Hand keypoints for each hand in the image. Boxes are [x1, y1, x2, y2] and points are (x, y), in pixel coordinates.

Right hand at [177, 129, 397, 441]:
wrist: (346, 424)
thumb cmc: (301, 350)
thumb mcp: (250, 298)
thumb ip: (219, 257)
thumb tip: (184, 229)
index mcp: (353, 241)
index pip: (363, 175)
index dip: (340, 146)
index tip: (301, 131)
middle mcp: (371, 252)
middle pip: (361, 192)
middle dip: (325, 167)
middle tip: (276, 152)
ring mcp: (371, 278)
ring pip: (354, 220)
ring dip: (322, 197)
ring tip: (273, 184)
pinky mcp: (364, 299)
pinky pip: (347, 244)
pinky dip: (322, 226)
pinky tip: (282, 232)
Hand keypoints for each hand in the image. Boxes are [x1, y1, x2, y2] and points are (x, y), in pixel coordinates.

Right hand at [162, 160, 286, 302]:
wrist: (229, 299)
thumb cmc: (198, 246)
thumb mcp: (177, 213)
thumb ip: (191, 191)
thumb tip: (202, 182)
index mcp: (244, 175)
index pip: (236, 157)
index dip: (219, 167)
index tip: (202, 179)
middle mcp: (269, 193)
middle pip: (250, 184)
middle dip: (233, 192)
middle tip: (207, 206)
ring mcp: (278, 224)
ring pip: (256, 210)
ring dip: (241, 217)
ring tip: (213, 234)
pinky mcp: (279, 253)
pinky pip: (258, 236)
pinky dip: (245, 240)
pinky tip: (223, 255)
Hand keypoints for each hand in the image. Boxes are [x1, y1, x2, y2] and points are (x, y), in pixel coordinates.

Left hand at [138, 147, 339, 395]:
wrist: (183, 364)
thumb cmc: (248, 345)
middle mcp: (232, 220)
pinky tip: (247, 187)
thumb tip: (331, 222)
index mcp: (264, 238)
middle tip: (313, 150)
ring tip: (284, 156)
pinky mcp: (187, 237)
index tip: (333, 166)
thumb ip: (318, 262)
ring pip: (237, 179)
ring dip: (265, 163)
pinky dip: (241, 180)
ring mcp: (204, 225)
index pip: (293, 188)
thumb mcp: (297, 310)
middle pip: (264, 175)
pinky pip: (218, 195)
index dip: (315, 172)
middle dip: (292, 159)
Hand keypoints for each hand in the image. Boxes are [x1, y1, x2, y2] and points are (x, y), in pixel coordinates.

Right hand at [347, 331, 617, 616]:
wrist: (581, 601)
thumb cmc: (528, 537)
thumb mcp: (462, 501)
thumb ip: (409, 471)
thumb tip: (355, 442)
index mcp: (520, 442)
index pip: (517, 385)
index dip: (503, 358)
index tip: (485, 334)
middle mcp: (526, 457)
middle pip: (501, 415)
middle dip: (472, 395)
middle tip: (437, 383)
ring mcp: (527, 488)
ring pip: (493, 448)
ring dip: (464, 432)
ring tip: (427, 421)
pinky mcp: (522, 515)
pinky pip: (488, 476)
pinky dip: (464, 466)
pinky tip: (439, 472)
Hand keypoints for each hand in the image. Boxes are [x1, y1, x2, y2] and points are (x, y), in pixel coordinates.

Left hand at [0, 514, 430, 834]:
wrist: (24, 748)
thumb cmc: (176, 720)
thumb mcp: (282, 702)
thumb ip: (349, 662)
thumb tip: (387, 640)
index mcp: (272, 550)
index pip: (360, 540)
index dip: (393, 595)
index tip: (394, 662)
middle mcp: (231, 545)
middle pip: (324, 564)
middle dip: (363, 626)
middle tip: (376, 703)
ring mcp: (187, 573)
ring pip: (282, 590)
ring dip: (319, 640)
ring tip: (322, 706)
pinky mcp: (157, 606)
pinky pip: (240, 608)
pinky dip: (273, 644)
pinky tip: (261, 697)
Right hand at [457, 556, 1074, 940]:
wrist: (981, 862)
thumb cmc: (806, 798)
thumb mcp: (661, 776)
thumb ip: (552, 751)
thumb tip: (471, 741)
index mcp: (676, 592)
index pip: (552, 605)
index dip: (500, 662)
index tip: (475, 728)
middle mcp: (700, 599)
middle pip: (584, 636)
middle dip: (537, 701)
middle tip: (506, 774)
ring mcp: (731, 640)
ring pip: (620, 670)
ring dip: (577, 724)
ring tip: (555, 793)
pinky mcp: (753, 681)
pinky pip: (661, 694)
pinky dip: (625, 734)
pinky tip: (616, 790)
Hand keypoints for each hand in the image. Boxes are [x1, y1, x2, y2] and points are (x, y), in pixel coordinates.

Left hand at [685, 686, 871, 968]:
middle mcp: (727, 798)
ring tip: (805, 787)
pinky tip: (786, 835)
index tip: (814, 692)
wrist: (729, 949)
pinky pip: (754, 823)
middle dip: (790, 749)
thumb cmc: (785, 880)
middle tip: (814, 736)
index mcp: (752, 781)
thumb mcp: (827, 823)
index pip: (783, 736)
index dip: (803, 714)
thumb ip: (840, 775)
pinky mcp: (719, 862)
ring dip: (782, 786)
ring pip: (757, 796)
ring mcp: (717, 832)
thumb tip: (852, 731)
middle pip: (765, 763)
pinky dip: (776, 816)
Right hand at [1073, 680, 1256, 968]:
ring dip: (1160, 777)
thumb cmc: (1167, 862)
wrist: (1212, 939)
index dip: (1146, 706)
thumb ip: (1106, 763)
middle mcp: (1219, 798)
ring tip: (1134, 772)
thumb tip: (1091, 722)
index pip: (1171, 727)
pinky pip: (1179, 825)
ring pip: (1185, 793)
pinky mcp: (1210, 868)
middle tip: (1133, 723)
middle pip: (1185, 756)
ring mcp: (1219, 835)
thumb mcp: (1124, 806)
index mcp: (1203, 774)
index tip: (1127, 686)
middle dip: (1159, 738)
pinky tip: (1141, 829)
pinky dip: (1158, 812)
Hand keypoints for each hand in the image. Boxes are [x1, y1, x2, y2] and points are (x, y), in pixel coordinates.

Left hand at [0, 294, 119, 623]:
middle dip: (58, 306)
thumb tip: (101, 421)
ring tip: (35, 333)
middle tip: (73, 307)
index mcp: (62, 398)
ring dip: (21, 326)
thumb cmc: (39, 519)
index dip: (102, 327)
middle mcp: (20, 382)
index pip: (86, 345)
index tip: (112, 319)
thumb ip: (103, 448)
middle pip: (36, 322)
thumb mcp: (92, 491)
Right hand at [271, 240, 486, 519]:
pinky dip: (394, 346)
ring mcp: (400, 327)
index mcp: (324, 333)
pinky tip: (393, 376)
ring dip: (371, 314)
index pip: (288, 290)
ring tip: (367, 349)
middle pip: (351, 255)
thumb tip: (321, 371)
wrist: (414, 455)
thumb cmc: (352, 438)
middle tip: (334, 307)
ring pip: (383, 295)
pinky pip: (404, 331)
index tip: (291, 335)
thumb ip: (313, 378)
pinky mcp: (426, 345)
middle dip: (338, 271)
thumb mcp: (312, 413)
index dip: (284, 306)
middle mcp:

----

EXERCISE ->
Please give the number of lines in the data above that hold "Right", and write nothing else.

RESPONSE ->
6